## [YOUR TASKS]
1 – In the court opinion, explain in one to three sentences why the employees stopped wearing their buttons.
2 – From the court opinion, write out the stretch from "No. 17-60241" through "GRAVES, Circuit Judges." again, substituting "Cross-Petition" for "Cross-Application".
3 – Resume the court opinion after its last sentence and carry it forward.

## [SOURCE TEXT]
________________________________________
NATIONAL LABOR RELATIONS BOARD, Respondent Cross-Petitioner

No. 17-60241

United States Court of Appeals, Fifth Circuit

July 6, 2018

          On Petition for Review and Cross-Application for Enforcement of an Order of the National Labor Relations Board

          Before KING, ELROD, and GRAVES, Circuit Judges.

          JAMES E. GRAVES, JR., Circuit Judge:

         In April 2015, employees at an In-N-Out Burger in Austin, Texas wore buttons demonstrating solidarity with the "Fight for $15" campaign, a national movement advocating for a $15 per hour minimum wage, the right to form a union without intimidation, and other improvements for low-wage workers.1 But when managers responded by invoking a company rule that prohibits employees from "wearing any type of pin or stickers" on their uniforms, the employees desisted. The National Labor Relations Board (the "Board" or "NLRB") found the company's rule unlawful under the National Labor Relations Act (the "Act" or "NLRA"). In-N-Out now asks this court to set aside the Board's order, while the Board asks us to enforce it. For the reasons stated below, we DENY In-N-Out's petition for review and GRANT the Board's cross-application for enforcement.

         I

         In-N-Out Burger, Inc. owns and operates a chain of over 300 fast-food restaurants in California, Texas, and several other western states. In-N-Out requires its employees to follow a detailed appearance code and to wear a uniform consisting of "nine elements": white pants, a white shirt, white socks, black shoes, a black belt, a red apron, a gold apron pin, a company-issued name tag, and a hat. The company also maintains a rule in its employee handbook that states: "Wearing any type of pin or stickers is not permitted." In-N-Out strictly enforces its uniform policy and appearance rules.

         On April 17, 2015, Amanda Healy, an employee at an In-N-Out restaurant in Austin, wore a "Fight for $15" button during work. The button was the size of a quarter and featured "$15" superimposed on an image of a raised fist. No manager spoke to Healy about her button that day, but when employee David Nevels asked manager Daniel Moore if he could wear a "Fight for $15" button, Moore responded that the button was "not part of the In-N-Out uniform."

         The following day, Healy again wore a "Fight for $15" button. This time, Moore questioned her about it. Healy told Moore that the button referred to a campaign by fast-food workers pursuing "a higher minimum wage, living wages." Moore asked Healy if she thought store manager Nick Palmini "would be okay" with her wearing the button. Healy replied that while she believed he would be, it was her understanding that Palmini could not ask her to remove the button. The conversation then ended. That same day, employee Brad Crowder wore a "Fight for $15" button similar to Healy's. An assistant manager reported Crowder to Palmini, who called Crowder to his office. Palmini asked Crowder if he was familiar with the company's uniform policy. Crowder replied that he was. Palmini then told Crowder that he could not add anything to the uniform and instructed Crowder to remove the button. Crowder complied but informed Palmini that he would be filing an unfair labor practice charge with the National Labor Relations Board.
________________________________________
(Records from a data source)
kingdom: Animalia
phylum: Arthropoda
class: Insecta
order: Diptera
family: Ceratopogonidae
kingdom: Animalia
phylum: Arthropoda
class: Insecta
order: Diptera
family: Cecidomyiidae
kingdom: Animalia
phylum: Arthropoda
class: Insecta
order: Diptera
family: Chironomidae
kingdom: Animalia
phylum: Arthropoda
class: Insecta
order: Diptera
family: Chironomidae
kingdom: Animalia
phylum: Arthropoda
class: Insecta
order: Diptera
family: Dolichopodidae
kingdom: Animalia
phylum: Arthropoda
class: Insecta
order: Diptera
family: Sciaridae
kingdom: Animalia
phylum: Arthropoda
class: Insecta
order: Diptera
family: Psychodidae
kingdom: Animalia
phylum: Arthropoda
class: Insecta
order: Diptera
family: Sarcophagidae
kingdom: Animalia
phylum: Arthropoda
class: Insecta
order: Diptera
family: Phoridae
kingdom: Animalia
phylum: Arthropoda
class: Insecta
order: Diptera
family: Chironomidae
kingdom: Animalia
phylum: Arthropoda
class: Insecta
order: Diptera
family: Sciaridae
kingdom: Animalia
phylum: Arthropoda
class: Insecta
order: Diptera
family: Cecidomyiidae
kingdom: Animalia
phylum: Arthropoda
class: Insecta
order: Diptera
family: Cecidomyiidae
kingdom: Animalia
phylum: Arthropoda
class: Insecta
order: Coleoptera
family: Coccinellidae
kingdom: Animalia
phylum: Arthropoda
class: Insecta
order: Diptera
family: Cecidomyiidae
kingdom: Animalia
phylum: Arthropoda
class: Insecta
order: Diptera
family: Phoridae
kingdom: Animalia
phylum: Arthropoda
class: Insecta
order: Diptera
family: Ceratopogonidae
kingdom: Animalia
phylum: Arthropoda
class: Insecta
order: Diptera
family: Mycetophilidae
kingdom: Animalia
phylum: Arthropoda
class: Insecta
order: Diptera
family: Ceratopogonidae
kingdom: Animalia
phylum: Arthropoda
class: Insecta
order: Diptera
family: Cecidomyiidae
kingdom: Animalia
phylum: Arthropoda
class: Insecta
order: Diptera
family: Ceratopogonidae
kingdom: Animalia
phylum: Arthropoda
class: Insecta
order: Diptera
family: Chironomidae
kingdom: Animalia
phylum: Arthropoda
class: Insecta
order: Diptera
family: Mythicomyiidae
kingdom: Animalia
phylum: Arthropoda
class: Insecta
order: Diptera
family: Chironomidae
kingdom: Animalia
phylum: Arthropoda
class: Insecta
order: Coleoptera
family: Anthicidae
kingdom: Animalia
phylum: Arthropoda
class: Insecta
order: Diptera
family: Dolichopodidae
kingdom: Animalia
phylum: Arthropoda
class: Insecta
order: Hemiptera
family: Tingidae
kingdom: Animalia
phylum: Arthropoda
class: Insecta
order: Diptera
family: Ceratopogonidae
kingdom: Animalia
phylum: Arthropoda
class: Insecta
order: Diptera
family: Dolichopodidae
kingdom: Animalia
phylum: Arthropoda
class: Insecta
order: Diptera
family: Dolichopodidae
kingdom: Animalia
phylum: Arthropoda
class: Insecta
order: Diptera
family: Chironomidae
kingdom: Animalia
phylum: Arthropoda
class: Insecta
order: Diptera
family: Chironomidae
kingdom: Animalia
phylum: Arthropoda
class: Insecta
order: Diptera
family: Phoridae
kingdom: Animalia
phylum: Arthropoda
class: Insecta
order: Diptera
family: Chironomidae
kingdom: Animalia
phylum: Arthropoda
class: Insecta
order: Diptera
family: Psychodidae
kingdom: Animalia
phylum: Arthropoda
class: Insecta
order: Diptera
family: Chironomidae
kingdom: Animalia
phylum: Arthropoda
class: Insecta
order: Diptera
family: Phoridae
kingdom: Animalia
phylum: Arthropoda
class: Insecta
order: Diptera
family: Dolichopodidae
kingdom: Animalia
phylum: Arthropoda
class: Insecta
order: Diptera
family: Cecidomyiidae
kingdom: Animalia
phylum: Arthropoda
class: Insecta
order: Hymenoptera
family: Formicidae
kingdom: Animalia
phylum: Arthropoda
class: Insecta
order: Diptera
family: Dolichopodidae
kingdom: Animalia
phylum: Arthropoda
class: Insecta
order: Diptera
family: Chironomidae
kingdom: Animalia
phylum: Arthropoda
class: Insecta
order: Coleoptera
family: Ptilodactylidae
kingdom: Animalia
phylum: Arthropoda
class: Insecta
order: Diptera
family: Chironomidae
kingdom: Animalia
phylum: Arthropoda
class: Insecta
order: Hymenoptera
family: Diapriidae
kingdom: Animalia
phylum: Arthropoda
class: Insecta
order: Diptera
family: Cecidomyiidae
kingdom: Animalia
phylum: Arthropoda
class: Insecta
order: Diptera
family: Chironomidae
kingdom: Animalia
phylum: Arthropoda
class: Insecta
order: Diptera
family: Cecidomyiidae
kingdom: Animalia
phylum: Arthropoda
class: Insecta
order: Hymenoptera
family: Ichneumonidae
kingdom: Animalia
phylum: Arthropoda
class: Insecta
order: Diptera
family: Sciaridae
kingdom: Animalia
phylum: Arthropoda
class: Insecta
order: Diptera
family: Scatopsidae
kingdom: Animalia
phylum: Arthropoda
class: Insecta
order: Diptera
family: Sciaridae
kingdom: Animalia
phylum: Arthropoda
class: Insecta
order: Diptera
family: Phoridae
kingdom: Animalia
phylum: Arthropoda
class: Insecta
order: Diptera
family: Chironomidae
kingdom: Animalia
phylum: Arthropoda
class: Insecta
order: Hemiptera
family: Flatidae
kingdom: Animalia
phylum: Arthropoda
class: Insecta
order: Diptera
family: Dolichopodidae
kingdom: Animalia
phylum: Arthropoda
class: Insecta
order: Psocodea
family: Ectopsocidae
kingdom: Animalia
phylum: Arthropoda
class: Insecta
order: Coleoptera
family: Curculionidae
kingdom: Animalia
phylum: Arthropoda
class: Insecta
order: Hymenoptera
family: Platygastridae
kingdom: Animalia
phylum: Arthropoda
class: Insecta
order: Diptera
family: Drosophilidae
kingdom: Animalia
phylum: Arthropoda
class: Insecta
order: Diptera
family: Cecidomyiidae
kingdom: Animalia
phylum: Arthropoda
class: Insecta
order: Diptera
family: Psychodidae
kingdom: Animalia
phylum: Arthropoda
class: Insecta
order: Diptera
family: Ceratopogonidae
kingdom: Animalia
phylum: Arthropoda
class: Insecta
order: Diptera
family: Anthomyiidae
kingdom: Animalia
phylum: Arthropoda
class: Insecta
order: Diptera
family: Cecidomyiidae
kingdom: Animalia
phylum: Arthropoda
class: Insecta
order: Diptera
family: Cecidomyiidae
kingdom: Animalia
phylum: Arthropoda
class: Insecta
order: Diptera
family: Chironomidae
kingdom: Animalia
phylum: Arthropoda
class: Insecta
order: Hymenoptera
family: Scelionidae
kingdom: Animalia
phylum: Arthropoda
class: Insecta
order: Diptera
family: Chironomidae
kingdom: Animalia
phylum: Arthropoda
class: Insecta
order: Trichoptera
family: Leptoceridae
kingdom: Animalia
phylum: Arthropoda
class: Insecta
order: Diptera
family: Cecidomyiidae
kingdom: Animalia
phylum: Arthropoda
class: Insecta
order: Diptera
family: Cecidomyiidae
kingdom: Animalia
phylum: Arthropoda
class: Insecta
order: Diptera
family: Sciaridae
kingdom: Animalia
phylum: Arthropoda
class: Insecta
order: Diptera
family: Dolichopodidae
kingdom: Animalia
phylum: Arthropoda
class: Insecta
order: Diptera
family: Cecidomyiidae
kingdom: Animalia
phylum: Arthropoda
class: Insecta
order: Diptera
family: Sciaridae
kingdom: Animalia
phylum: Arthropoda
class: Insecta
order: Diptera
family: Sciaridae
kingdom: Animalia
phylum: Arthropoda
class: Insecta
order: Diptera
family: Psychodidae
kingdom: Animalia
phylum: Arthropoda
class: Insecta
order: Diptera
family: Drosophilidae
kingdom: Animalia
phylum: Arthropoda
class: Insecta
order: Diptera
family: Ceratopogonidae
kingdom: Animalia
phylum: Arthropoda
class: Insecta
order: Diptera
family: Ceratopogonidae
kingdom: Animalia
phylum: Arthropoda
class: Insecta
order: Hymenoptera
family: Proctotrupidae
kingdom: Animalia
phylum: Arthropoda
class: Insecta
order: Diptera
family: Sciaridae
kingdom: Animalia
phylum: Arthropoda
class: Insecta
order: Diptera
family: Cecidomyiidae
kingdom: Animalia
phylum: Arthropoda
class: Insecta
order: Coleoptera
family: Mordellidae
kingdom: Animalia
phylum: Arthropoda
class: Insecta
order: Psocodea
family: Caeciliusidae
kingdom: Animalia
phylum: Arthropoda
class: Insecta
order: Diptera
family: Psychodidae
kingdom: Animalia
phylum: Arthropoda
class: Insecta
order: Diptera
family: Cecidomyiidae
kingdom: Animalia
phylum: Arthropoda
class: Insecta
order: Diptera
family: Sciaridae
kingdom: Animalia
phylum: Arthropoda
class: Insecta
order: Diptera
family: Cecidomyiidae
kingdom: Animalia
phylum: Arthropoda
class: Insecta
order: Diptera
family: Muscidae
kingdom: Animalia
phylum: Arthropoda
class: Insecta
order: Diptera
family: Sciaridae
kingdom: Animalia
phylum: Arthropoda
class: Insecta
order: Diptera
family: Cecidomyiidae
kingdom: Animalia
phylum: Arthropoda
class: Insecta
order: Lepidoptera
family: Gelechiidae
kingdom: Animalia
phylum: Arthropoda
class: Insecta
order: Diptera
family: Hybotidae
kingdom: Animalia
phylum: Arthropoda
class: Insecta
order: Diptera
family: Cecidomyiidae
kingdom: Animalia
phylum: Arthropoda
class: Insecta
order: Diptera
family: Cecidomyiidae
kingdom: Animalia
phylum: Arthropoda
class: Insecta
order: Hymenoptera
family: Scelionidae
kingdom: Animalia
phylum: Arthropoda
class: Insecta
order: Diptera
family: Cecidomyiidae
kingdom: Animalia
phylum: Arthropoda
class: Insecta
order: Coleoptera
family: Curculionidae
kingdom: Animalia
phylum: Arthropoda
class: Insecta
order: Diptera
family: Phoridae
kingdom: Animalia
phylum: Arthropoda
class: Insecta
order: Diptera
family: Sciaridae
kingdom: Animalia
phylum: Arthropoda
________________________________________
## [TASK-BY-TASK OUTPUTS]
1 – The employees stopped because managers invoked a company rule that prohibits employees from "wearing any type of pin or stickers" on their uniforms.

2 –
No. 17-60241

United States Court of Appeals, Fifth Circuit

July 6, 2018

          On Petition for Review and Cross-Petition for Enforcement of an Order of the National Labor Relations Board

          Before KING, ELROD, and GRAVES, Circuit Judges.

3 –
         Notwithstanding the "no pins or stickers" rule, In-N-Out requires its employees to wear company-issued buttons twice a year. During the Christmas season, employees are required to wear buttons stating "MERRY CHRISTMAS / IN-N-OUT HAMBURGERS / NO DELAY." During the month of April, employees must wear buttons soliciting donations to the In-N-Out Foundation, a nonprofit organization established by the company's owners that focuses on preventing child abuse and neglect. Those buttons read: "TEXT '4KIDS' TO 20222 TO DONATE / YOUR $5 WILL HELP PREVENT CHILD ABUSE / IN-N-OUT BURGER FOUNDATION." The In-N-Out Foundation buttons come in four variations, each featuring a picture of a different child. The Christmas and In-N-Out Foundation buttons are approximately three times larger in diameter than the "Fight for $15" buttons.

         (Image Omitted)

         Unfair labor practice charges were filed against In-N-Out, and following an investigation, the NLRB's General Counsel issued a complaint alleging that the company's "no pins or stickers" rule violated the National Labor Relations Act. An administrative law judge ("ALJ") held a hearing at which Healy, Palmini, Moore, and In-N-Out's vice president of operations, Robert J. Lang, Jr., testified. In-N-Out sought to demonstrate that its interest in maintaining a unique public image and its concern with ensuring food safety constituted "special circumstances" sufficient to justify the rule. The ALJ rejected the company's "special circumstances" defense, found that In-N-Out had committed unfair labor practices by maintaining and enforcing the "no pins or stickers" rule and by directing Crowder to remove his "Fight for $15" button, and issued a recommended order. In-N-Out then sought further review by the Board.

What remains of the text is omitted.